La cuestión nos queda de este modo: por un lado, tenemos la actividad científica que, en un plano puramente teórico y especulativo, busca una explicación del mundo, como un mero espectador del mismo; por otro lado, la tarea de los humanistas que buscan interpretar esos avances científicos en el mundo del que sí se sienten partícipes, siendo por ello capaces de cuestionar los “supuestos” beneficios e implicaciones para la humanidad de tales descubrimientos; y, por último, la actividad de la técnica o tecnología que busca el modo de introducir o aplicar las nuevas teorías científicas en el mundo con el fin de modificarlo.
Asimismo, Arendt realiza durante este capítulo un análisis breve, pero interesante ya que denota un conocimiento profundo de este ámbito teórico, de los fundamentos de los tres grandes paradigmas de la Física. Su análisis contempla desde el surgimiento de la Ciencia moderna con Galileo entre otros, como primer paradigma que pone al observador alejado del centro del Universo mediante la postulación de la teoría heliocéntrica del mundo. Aunque haya que aclarar en este punto que no por ello dejan de tener los científicos una visión antropocéntrica del cosmos y de la misma ciencia que lo explica, debido a que esto parece ineludible, porque es una actividad inherente al sujeto que la realiza. Dicho análisis incluye también el más reciente paradigma, el de la microfísica, que confronta el principio determinista fundamental de Laplace de la Física Clásica con el principio de Incertidumbre formulado por Heisenberg, según el cual nada está sujeto a la determinación necesaria de la causalidad, sucediendo de este modo que el sujeto que somete a medición un sistema actúa sobre él. Por último, decir que incluso el análisis de Arendt repasa los fundamentos de la teoría de la Relatividad de Einstein, el cual, por cierto, insiste en la búsqueda de la armonía y la belleza de las leyes deterministas clásicas en su lucha fallida por encontrar esa Teoría final que englobe las anteriores.

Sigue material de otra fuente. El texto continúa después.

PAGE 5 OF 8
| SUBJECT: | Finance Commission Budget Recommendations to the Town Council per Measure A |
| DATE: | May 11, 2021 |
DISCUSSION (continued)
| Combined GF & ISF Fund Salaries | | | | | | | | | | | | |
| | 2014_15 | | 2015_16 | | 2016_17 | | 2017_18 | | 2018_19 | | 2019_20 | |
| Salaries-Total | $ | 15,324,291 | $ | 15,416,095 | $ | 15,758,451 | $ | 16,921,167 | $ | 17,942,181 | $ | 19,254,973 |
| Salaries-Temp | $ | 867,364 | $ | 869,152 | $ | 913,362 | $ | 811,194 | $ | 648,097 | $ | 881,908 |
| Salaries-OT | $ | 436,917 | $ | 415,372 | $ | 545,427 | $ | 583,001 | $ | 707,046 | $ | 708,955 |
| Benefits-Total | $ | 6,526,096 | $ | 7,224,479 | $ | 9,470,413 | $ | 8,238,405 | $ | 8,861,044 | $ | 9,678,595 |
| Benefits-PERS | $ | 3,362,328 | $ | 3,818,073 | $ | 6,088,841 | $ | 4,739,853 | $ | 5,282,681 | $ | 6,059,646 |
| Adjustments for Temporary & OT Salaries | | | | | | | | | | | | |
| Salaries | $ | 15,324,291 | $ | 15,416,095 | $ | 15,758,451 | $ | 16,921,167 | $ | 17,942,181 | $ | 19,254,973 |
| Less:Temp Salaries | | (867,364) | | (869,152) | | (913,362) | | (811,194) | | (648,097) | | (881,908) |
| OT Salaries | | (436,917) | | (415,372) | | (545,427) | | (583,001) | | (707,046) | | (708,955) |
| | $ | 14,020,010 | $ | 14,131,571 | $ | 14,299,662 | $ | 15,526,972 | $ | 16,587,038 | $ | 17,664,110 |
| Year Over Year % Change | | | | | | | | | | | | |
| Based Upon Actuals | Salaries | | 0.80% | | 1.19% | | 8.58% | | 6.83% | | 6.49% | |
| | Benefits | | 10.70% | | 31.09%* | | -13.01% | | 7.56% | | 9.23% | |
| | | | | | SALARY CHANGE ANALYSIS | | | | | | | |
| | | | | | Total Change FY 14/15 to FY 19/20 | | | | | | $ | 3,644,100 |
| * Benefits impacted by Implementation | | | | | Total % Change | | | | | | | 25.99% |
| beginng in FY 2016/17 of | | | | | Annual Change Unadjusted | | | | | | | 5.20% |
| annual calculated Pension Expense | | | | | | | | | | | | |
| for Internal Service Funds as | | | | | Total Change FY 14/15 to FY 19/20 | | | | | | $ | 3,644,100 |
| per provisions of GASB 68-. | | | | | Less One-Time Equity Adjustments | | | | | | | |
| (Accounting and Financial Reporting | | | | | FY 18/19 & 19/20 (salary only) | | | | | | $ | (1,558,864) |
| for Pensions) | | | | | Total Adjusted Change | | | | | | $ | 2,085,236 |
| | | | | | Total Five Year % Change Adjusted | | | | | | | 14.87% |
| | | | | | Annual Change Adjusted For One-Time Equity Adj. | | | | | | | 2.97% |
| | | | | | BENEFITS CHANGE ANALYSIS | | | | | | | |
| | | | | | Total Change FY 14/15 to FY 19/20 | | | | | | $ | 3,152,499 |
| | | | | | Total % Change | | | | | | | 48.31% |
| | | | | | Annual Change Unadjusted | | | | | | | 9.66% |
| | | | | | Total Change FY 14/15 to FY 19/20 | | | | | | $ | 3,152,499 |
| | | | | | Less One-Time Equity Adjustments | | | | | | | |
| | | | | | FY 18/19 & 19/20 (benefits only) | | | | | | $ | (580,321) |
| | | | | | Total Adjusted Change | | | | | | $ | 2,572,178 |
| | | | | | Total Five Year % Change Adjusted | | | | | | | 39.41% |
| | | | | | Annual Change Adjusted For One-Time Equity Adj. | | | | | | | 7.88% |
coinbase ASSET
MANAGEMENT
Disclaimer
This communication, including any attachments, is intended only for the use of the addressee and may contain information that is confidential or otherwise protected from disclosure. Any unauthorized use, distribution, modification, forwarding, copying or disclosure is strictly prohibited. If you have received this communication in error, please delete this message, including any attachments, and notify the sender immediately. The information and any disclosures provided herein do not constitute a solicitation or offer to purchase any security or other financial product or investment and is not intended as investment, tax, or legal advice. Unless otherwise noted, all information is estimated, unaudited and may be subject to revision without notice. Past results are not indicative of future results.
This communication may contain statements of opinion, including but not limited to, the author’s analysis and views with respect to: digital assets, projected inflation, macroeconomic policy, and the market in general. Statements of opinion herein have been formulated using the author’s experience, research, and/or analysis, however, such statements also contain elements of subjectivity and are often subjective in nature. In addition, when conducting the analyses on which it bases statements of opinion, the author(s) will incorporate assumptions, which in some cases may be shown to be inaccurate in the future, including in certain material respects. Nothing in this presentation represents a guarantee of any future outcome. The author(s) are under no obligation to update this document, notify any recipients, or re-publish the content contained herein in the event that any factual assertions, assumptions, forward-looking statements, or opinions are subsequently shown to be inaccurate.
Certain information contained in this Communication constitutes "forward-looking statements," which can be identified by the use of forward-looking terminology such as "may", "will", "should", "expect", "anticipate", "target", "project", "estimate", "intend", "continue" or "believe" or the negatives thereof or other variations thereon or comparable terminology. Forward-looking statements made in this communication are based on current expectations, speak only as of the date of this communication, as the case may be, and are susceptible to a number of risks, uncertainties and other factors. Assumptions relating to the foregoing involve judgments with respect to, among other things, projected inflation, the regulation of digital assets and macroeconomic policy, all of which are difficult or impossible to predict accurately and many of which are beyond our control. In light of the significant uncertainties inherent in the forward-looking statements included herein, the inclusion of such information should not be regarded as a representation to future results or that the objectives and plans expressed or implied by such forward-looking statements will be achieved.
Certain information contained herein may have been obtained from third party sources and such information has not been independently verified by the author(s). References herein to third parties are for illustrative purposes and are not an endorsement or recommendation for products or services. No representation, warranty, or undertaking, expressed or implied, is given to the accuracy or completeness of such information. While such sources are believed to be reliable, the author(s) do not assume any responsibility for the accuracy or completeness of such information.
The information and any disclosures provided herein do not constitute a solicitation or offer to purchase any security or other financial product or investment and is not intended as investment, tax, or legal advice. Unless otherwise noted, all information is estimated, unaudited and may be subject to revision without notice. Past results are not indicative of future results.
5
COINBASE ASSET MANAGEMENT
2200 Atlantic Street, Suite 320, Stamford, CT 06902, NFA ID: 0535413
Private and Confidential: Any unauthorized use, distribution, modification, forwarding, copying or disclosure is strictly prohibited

Para concluir, y como tema de reflexión propuesto en este artículo, la interpretación que propongo a partir del texto de Arendt es esta: que la actividad científica ha de ser vista no como la gloria del hombre, sino como un ejercicio que le caracteriza como especie, fruto de su esencia especulativa que busca comprender el mundo mediante su actividad racional. Dicha diferencia con otras especies no es de “altura” sino de estrategia adaptativa, tanto en sentido positivo como negativo, porque la intervención y la modificación de su medio a veces no ha sido ni la más insigne ni la más memorable de las que cabría esperar como bien ejemplifica esta pensadora cuando hace mención de alguno de los episodios más lamentables de la historia de la humanidad. Recordemos el funcionamiento de la energía nuclear y sus posibles nefastas consecuencias por ejemplo, o como dice la autora de este texto: “El simple hecho de que los físicos dividieran el átomo sin vacilaciones en el mismo momento en que supieron cómo debían hacerlo, aunque comprendían muy bien las enormes posibilidades destructivas de esa operación, demuestra que el científico como científico ni siquiera se preocupa de la supervivencia de la raza humana sobre la tierra, ni incluso de la del planeta mismo” (Arendt, p. 289). Para acabar, y parafraseando el título del capítulo que estamos interpretando en cuestión, el interrogante que se ha de vislumbrar es, por lo tanto, el que sigue: ¿Es la altura del hombre directamente proporcional a los éxitos que este ha conseguido en la ciencia y en la técnica como puede serlo, por ejemplo, la conquista del espacio?